Так было в 1951 году. А шесть лет спустя, в субботний день в
Коннектикуте, поступки и внешность парней из летающих тарелок были куда менее
дружественными. В отличие от благородного и немного печального Майкла Ренни в
роли Клаату пришельцы из “Земли против летающих тарелок” напоминали старые и
исключительно злобные деревья с узловатыми сморщенными телами и морщинистыми
старческими лицами.
И не средство от рака для президента, подобно новому послу,
приносящему дары стране, а лучи смерти, разрушение и всеобщую войну принесли
они миру. И все это, в особенности разрушение Вашингтона, было показано
удивительно реалистично с помощью спецэффектов Рэя Харрихаузена, того самого,
который в детстве бегал в кино с приятелем по имени Рэй Брэдбери.
Клаату приходит, чтобы протянуть руку дружбы и братства. Он
предлагает людям вступить в своего рода межзвездную Организацию Объединенных
Наций – конечно, при условии, что мы расстанемся со своей неприличной привычкой
убивать себе подобных миллионами. Ребята из “Земли против летающих тарелок”
прилетели с целью завоевания, это была последняя армада с умирающей планеты,
древней и алчной, ищущей не мира, а добычи.

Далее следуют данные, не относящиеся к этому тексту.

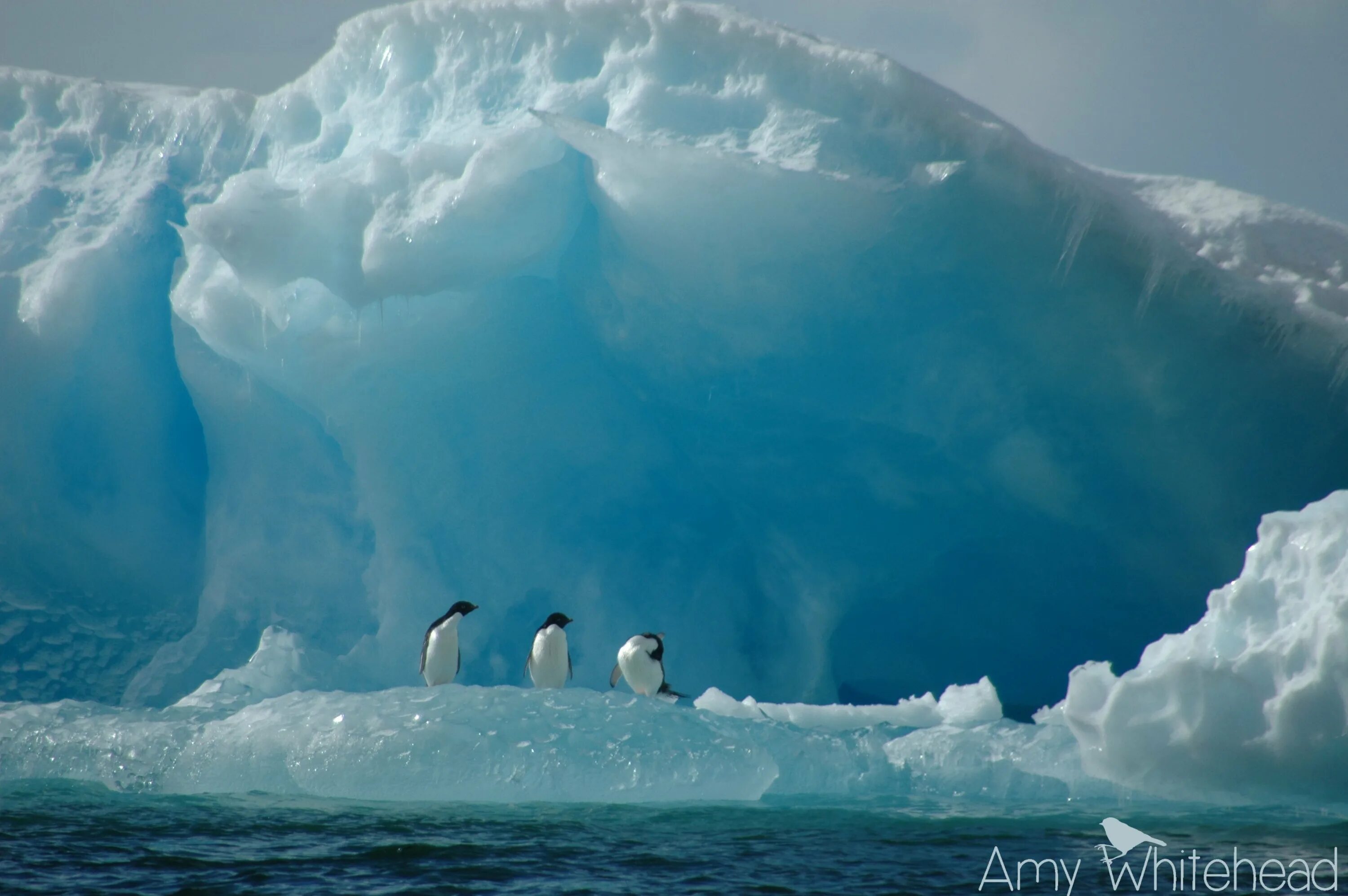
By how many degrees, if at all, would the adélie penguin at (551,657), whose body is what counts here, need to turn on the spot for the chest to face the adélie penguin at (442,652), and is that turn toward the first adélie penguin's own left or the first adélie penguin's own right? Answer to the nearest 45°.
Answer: approximately 90° to the first adélie penguin's own right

"День, когда Земля остановилась” относится к небольшой
горстке истинно научно-фантастических фильмов. Древние чужаки из “Земли против
летающих тарелок” – посланцы гораздо более распространенного жанра, жанра
фильма ужасов. Здесь нет никакого вздора насчет “дара вашему президенту”; эти
парни просто высаживаются на мысе Канаверал и начинают уничтожать все вокруг.
Между этими философиями и лежат семена ужаса, так мне
представляется. Если существует силовая линия между этими двумя почти
противоположными идеями, то ужас почти несомненно зарождается здесь.
И вот как раз в тот момент, когда в последней части фильма
пришельцы готовятся к атаке на Капитолий, лента остановилась. Экран погас.
Кинотеатр был битком набит детьми, но, как ни странно, все вели себя тихо. Если
вы обратитесь к дням своей молодости, то вспомните, что толпа детишек умеет
множеством способов выразить свое раздражение, если фильм прерывается или
начинается с опозданием: ритмичное хлопанье; великий клич детского племени “Мы
хотим кино! Мы хотим кино! Мы хотим кино!”; коробки от конфет, летящие в экран;
трубы из пачек от попкорна, да мало ли еще что. Если у кого-то с четвертого
июля сохранилась в кармане хлопушка, он непременно вынет ее, покажет приятелям,
чтобы те одобрили и восхитились, а потом зажжет и швырнет к потолку.
Но в тот октябрьский день ничего похожего не произошло. И
пленка не порвалась – просто выключили проектор. А дальше случилось нечто
неслыханное: в зале зажгли свет. Мы сидели, оглядываясь и мигая от Яркого
света, как кроты.
На сцену вышел управляющий и поднял руку, прося тишины, –
совершенно излишний жест. Я вспомнил этот момент шесть лет спустя, в 1963 году,
в ноябрьскую пятницу, когда парень, который вез нас домой из школы, сказал, что
в Далласе застрелили президента.
2
Если в том, что касается танца смерти, можно выявить некую
суть или истину, то она проста: романы, фильмы, телевизионные и радиопрограммы
– даже комиксы – всегда работают на двух уровнях.
Первый уровень, так сказать внешний, – это когда Ригана рвет
прямо на священника, когда он мастурбирует с распятием в руке в “Изгоняющем
дьявола” (The Exorcist), когда ужасное, словно вывернутое наизнанку чудовище из
“Пророчества” (Prophecy) Джона Франкенхаймера разгрызает голову пилота
вертолета, как тутси-поп
[5]
. Первый уровень может быть достигнут с
различной степенью артистизма, но он присутствует обязательно.
Но на другом, более мощном уровне проявление ужаса – это
поистине танец, подвижный, ритмичный поиск. Поиск той точки, зритель или
читатель, где вы живете на самом примитивном уровне. Ужас не интересуется
цивилизованной оболочкой нашего существования. Так же, как и этот танец сквозь
помещения, где собрано множество предметов мебели, каждый из них – мы надеемся!
– символизирует нашу социальную приспособленность, наш просвещенный характер. Это
поиск иного места, комнаты, которая порой может напоминать тайное логово
викторианского джентльмена, а иногда – камеру пыток испанской инквизиции… Но
чаще всего и успешней всего – простую грубую нору пещерного человека.